Data excerpts:
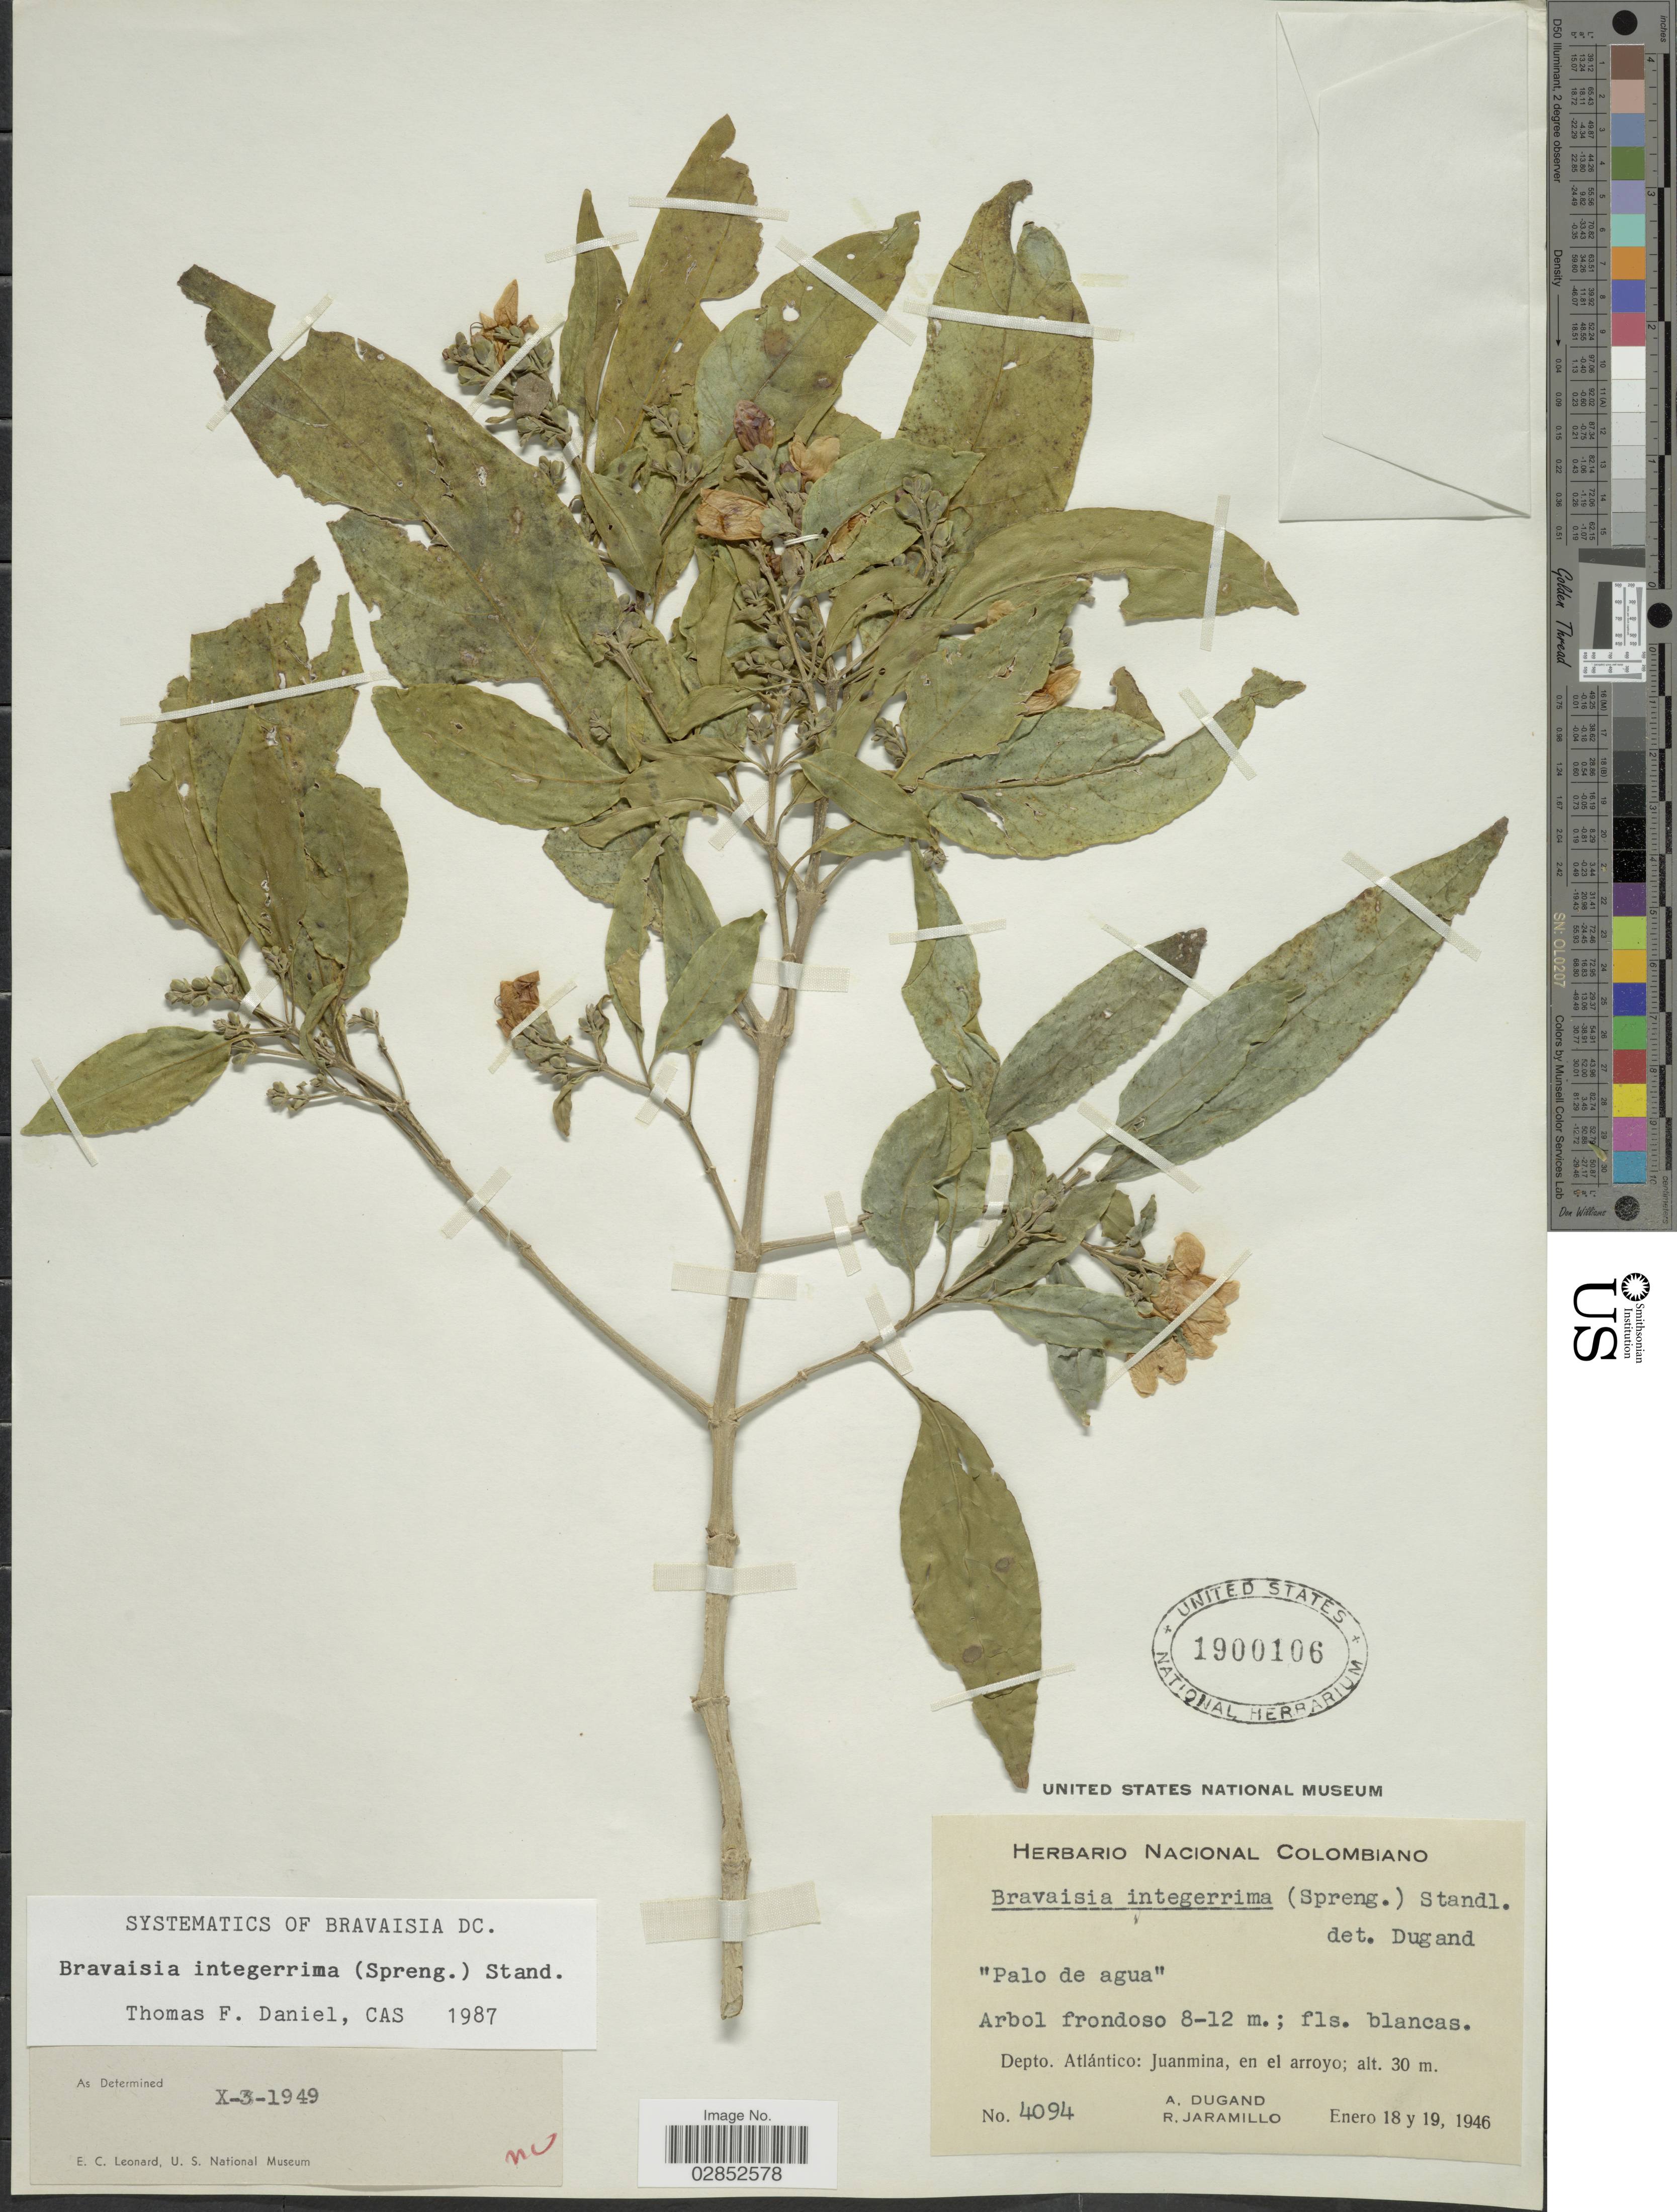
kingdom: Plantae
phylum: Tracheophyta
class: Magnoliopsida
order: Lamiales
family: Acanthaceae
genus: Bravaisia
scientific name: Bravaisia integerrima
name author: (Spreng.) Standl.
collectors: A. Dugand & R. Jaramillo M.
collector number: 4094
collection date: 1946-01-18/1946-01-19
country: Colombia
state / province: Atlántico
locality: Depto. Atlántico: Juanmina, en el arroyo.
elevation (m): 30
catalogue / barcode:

Exercise details: Output every line of the items above as a Markdown table with the columns No. and Entry, giving each line its row number and skipping any blank lines. Leave the pictures out.

Answer to the task:
| No. | Entry |
|---|---|
| 1 | kingdom: Plantae |
| 2 | phylum: Tracheophyta |
| 3 | class: Magnoliopsida |
| 4 | order: Lamiales |
| 5 | family: Acanthaceae |
| 6 | genus: Bravaisia |
| 7 | scientific name: Bravaisia integerrima |
| 8 | name author: (Spreng.) Standl. |
| 9 | collectors: A. Dugand & R. Jaramillo M. |
| 10 | collector number: 4094 |
| 11 | collection date: 1946-01-18/1946-01-19 |
| 12 | country: Colombia |
| 13 | state / province: Atlántico |
| 14 | locality: Depto. Atlántico: Juanmina, en el arroyo. |
| 15 | elevation (m): 30 |
| 16 | catalogue / barcode: |